Social Classes

According to Marx, social classes can be defined by their relationships to the means of production. In his approach, he defines two classes in the industrial society; these classes are, the capitalist class (or bourgeoisie) and working class (or proletariat). He defines bourgeoisie as a class that owns the means of production like factories. On the other hand, he describes working class as the class of these people who sell their labor to the owners of means of production, in order to get wages and salaries. Marx maintained that, in capitalist society, small businesses lose out in competition while large businesses concentrate ownership in a small capitalist class of monopoly capitalists. Application of sophisticated machines (new technologies) makes the gradation within the working class to fade in significance, since these machines perform the work that skilled workers used to do.

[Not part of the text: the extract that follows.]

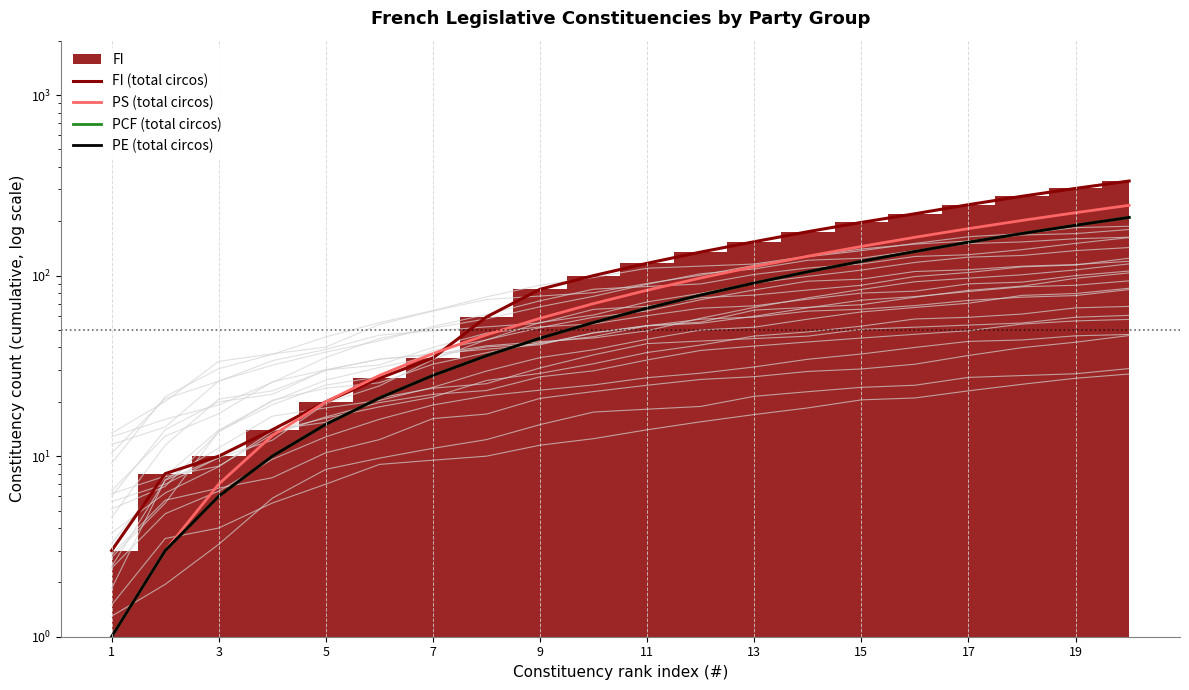

True or false: PS (total circos) has more than 1 interior local peaks.

False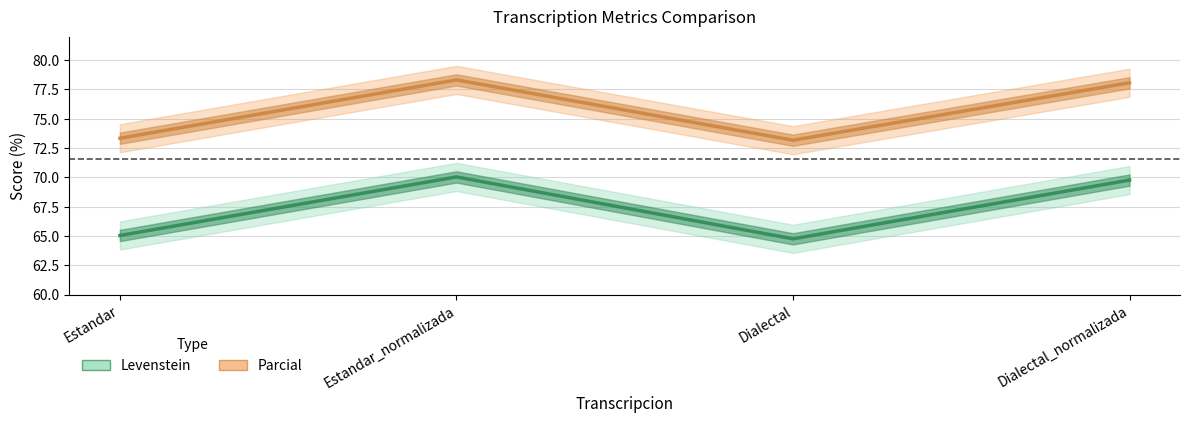

Does the chart have visible grid lines?

Yes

He also stated that, those people with a similar role in production can share political and economic interest, which can result to conflict with other participants in the production. For example, capitalists get profit by paying their workers low remuneration compared to the value of what they produce. Therefore, capitalists share a common interest in lowering wages and resisting laws that can boost unions’ power to press demands on employees.

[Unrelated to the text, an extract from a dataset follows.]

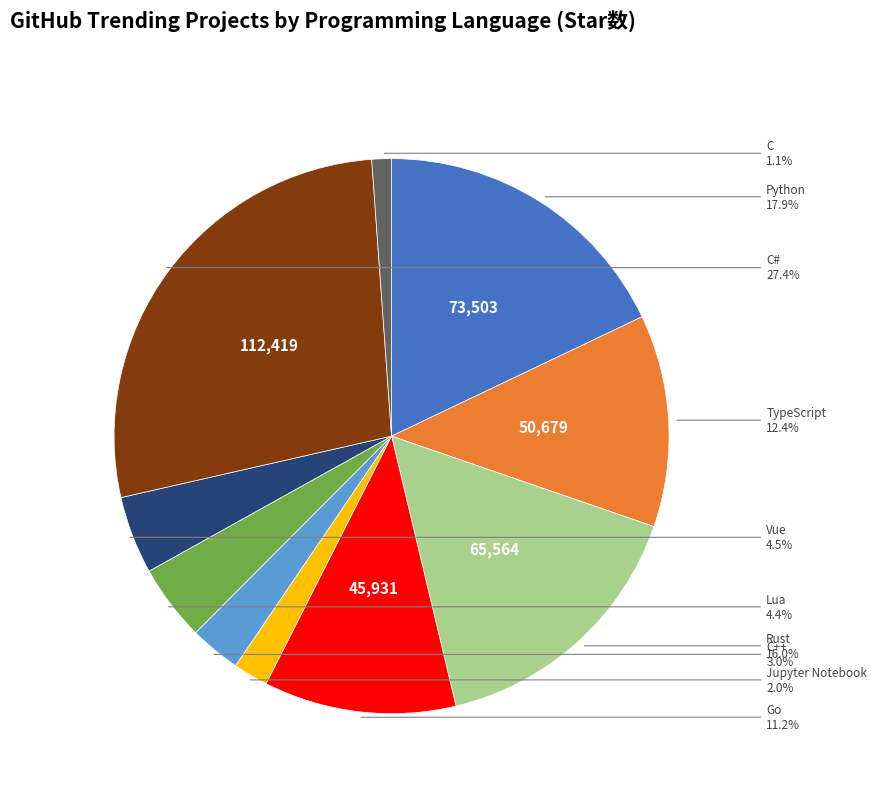

To the nearest percent, what is the average slice percentage?

10%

Additionally, Marx found out that America bourgeoisie introduced technological innovations, accelerating expansion of trade and production and new forms of labor relations. As a result, feudal landowners felt that bourgeoisie   threatened their interests and resisted change. This resulted to a series of political conflicts. Capitalist mode of production had resulted to the creation of new social class or working class with interests opposed to those of the bourgeoisie. This resulted to the conflict that made the capitalist economy inherently unstable and subject to depressions with massive unemployment. These economic crises widened the gap between the poor and rich. Marx stated that, capitalism’s dependence on market mechanisms built on individual greed resulted to the creation of an alienated existence for most members of the society. He believed that it was only under communism, where means of production can be controlled communally would these conditions be resolved. The state of proletarian majority made it capitalism’s deprived and alienated victim; this led to communist revolution.